Civil partnerships increase in popularity…slightly

16th October 2019 Family Law

Data released by the Office of National Statistics in the last few days shows that the number of civil partnerships formed in England and Wales increased modestly for the third year in a row to 956.

Civil partnership formations fell dramatically upon the introduction of same-sex marriage in 2014. However, civil partnership numbers appear to have stabilized and, while it would be premature to call this 5.3% annual increase a “revival”, it seems that the institution of civil partnership has embedded itself in our culture and certainly has not been killed off by the introduction of marriage equality. To put this into a bit of context, 7,019 marriages between same-sex couples took place in 2016 (the most recent year for which data is available). The increase in civil partnership registrations notwithstanding, marriage is by far the more popular format for same-sex couples.

Parliament passed legislation (remember when that used to happen…?) earlier this year, mandating that civil partnerships would be made available to opposite-sex couples via regulation (rather than a further Act of Parliament) by the end of 2019.

It will be very interesting to see what take up of civil partnerships will be among opposite-sex couples. Some campaigners for equal civil partnership rights believe that they will be attractive to currently cohabiting couples as they provide the same legal safeguards as a marriage without any of the patriarchal or religious associations that are perceived to accompany it. However, I am not sure that a significant number of couples choose to remain unmarried because of an ideological difficulty with the institution of marriage, though a proportion undoubtedly do. In my experience, it is more likely that cohabiting couples – who have virtually no rights or protections upon the breakdown of their relationship – remain unmarried as a result of inertia, previous experience of divorce, or simply because they are not ready, whether financially or emotionally, to tie the knot.

Will the ratio of civil partnerships to marriages among same-sex couples (roughly 1:7) be replicated among opposite-sex couples?
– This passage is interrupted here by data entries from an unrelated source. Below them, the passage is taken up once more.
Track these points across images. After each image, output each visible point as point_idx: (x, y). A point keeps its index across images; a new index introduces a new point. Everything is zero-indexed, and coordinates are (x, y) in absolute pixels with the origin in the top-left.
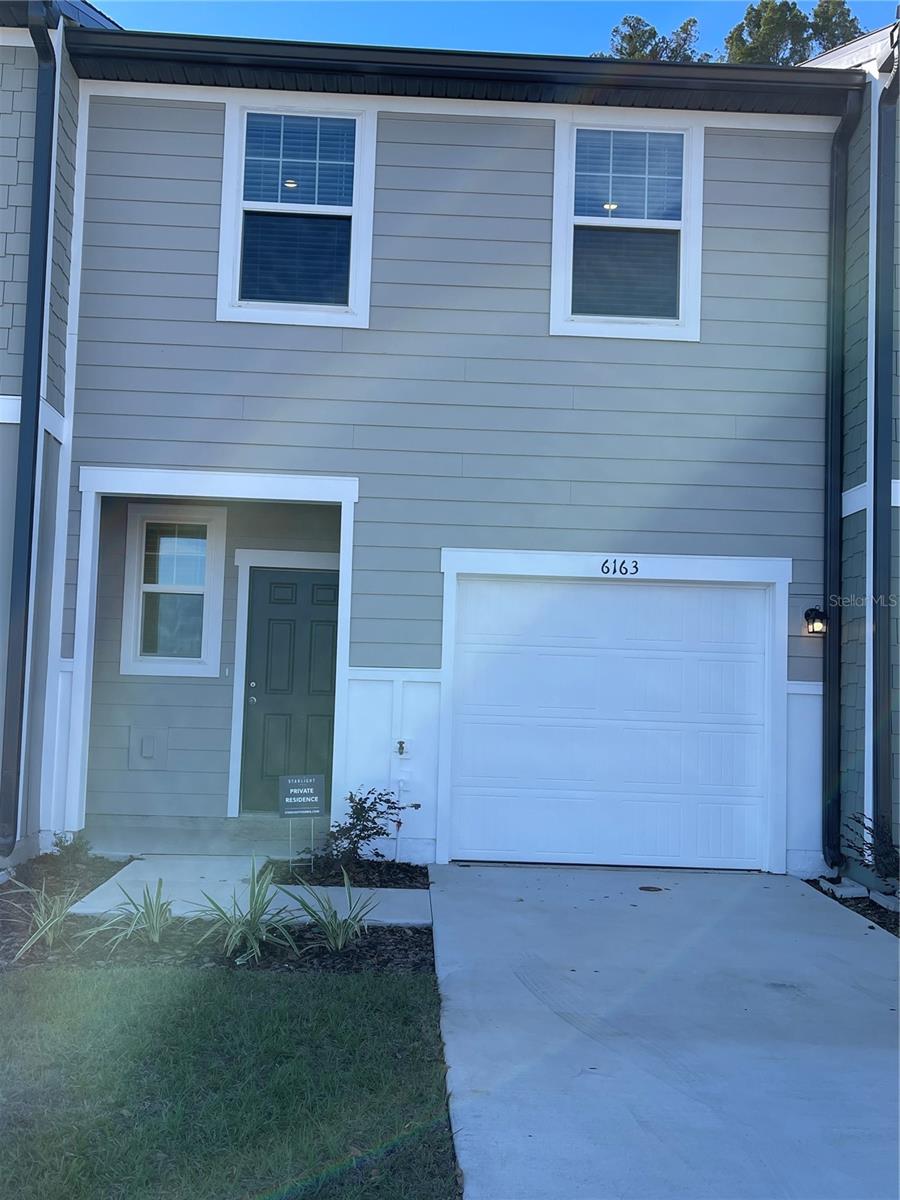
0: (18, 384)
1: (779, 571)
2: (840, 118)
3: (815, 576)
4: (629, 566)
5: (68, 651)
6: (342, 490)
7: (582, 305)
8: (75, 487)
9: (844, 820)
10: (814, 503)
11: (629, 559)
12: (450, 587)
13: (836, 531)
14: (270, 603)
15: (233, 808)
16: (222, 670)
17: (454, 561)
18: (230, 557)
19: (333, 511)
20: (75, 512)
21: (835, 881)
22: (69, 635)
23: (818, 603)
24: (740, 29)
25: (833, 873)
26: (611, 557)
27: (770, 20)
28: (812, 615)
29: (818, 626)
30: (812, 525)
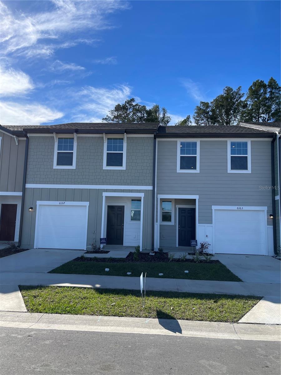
0: (152, 184)
1: (265, 208)
2: (272, 138)
3: (271, 209)
4: (241, 208)
5: (157, 222)
6: (196, 197)
7: (232, 168)
8: (157, 197)
9: (277, 246)
10: (271, 198)
11: (241, 207)
12: (213, 211)
13: (274, 202)
14: (188, 213)
15: (177, 246)
16: (175, 224)
17: (214, 207)
18: (175, 206)
19: (195, 200)
20: (157, 201)
21: (277, 257)
22: (157, 219)
23: (272, 213)
24: (251, 86)
25: (276, 255)
26: (238, 207)
27: (258, 85)
28: (271, 215)
29: (272, 217)
30: (270, 201)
It will be some years before the statistics come out, but I suspect that after an initial period of popularity amongst those who have remained unmarried for ideological reasons, civil partnerships for opposite-sex couples will level off and take their place as an established but minority option, as they have done amongst same-sex couples.

The average age of couples entering into a civil partnership is another interesting aspect of this data release. The average age for women was 51.6 years and 50.5 years for men. This is significantly higher than the average age for same-sex couples marrying: 40.8 years for men and 37.4 years for women (2016 figures). It is tempting to speculate on what this all might mean but without further research it is difficult to determine what is driving the age differential.

The option to convert a civil partnership into a marriage remains open. We don’t know yet whether the government plans to allow conversion from a marriage to a civil partnership to coincide with the introduction of civil partnerships for opposite-sex couples. My guess would be not, though there is no logical reason for the process being other than two-way. Eventually, I would expect the conversion process to be phased out. Once both marriage and civil partnership have become tried and tested options for all couples, it might be reasonable to expect that allowing movement between the two statuses would become unnecessary.

Fun fact: London is the most popular region for the formation of civil partnerships, accounting for 32% of the total.